I believe it is possible within envoy to detect a bad backend and automatically remove it from the load balancing pool, so why can the proxy not determine that certain backend instances are unavailable and remove them from the pool? No coordination needed and it also handles other cases where the backend is bad such as overload or deadlock?
It also seems like part of your pain point is that there is an any-to-any relationship between proxy and backend, but that doesn’t need to be the case necessarily, cell based architecture with shuffle sharding of backends between cells can help alleviate that fundamental pain. Part of the advantage of this is that config and code changes can then be rolled out cell by cell which is much safer as if your code/configs cause a fault in a cell it will only affect a subset of infrastructure. And if you did shuffle sharding correctly, it should have a negligible affect when a single cell goes down.
Ok, again: this isn't a cluster of load balancers in front of a discrete collection of app servers in a data center. It's thousands of load balancers handling millions of applications scattered all over the world, with instances going up and down constantly.
The interesting part of this problem isn't noticing that an instance is down. Any load balancer can do that. The interesting problem is noticing than and then informing every proxy in the world.

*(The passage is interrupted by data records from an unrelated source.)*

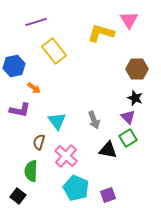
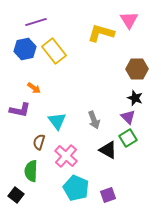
blue hexagon: moved 11 px right, 17 px up
black triangle: rotated 18 degrees clockwise
black square: moved 2 px left, 1 px up
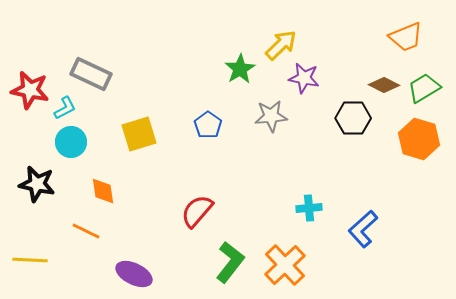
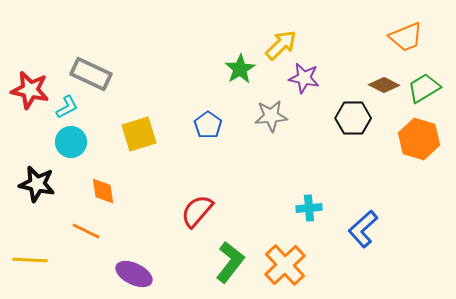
cyan L-shape: moved 2 px right, 1 px up
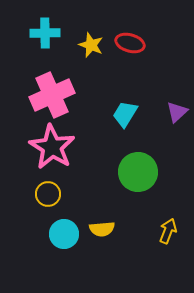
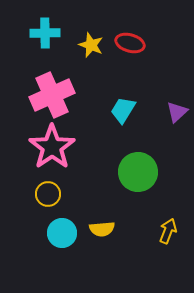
cyan trapezoid: moved 2 px left, 4 px up
pink star: rotated 6 degrees clockwise
cyan circle: moved 2 px left, 1 px up
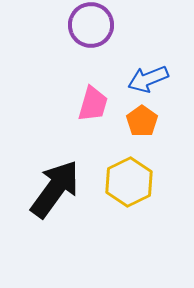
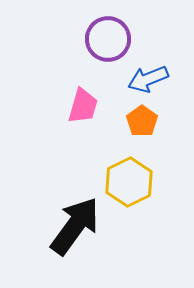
purple circle: moved 17 px right, 14 px down
pink trapezoid: moved 10 px left, 2 px down
black arrow: moved 20 px right, 37 px down
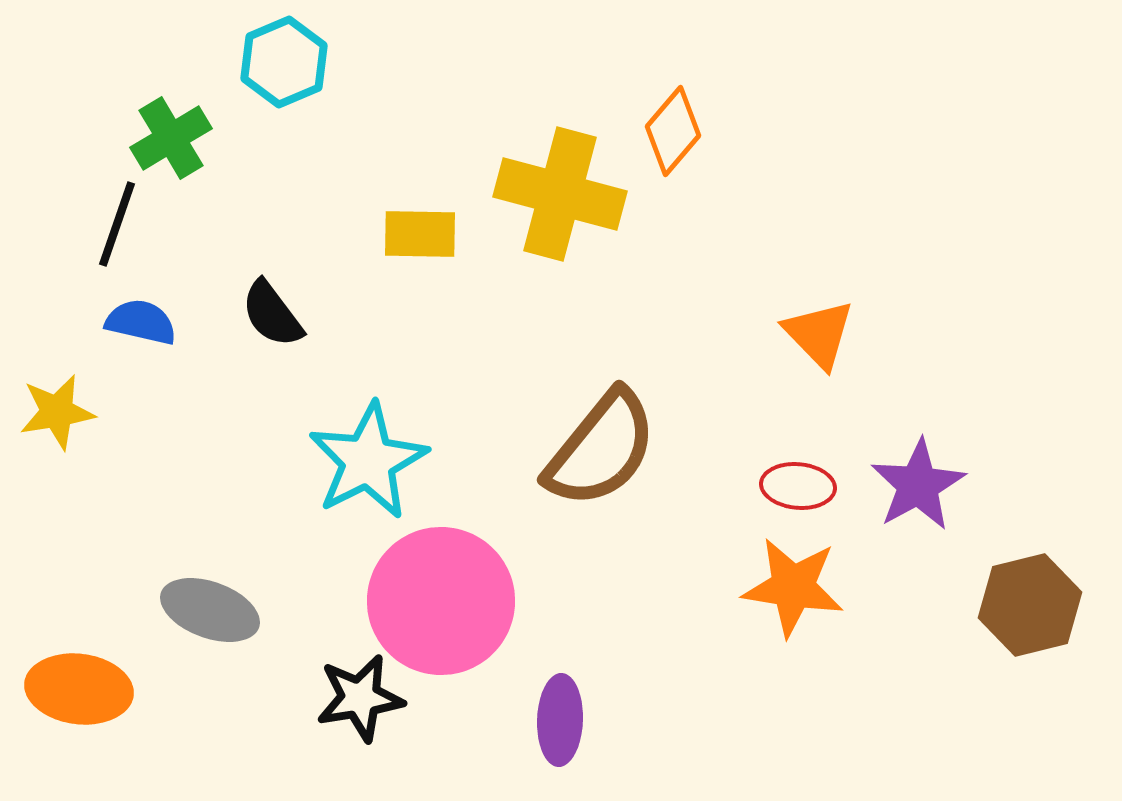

I feel like a lot of what's happening in these threads is people using a mental model that they'd use for hosting one application globally, or, if not one, then a collection of applications they manage. These are customer applications. We can't assume anything about their request semantics.
> The interesting problem is noticing than and then informing every proxy in the world.
Yes and that is why I suggested why your any-to-any relationship of proxy to application is a decision you have made which is part of the painpoint that caused you to come up with this solution. The fact that any proxy box can proxy to any backend is a choice which was made which created the structure and mental model you are working within. You could batch your proxies into say 1024 cells and then assign a customer app to say 4/1024 cells using shuffle sharding. Then that decomposes the problem into maintaining state within a cell instead of globally.
Im not saying what you did was wrong or dumb, I am saying you are working within a framework that maybe you are not even consciously aware of.
Again: it's the premise of the platform. If you're saying "you picked a hard problem to work on", I guess I agree.
We cannot in fact assign our customers apps to 0.3% of our proxies! When you deploy an app in Chicago on Fly.io, it has to work from a Sydney edge. I mean, that's part of the DX; there are deeper reasons why it would have to work that way (due to BGP4), but we don't even get there before becoming a different platform.
I think the impedance mismatch here is I am assuming we are talking about a hyperscaler cloud where it would be reasonable to have say 1024 proxies per region. Each app would be assigned to 4/1024 proxies in each region.
I have no idea how big of a compute footprint fly.io is, and maybe due to that the design I am suggesting makes no sense for you.
The design you are suggesting makes no sense for us. That's OK! It's an interesting conversation. But no, you can't fix the problem we're trying to solve with shuffle shard.
Out of curiosity, what’s your upper bound latency SLO for propagating this state? (I assume this actually conforms to a percentile histogram and isn’t a single value.)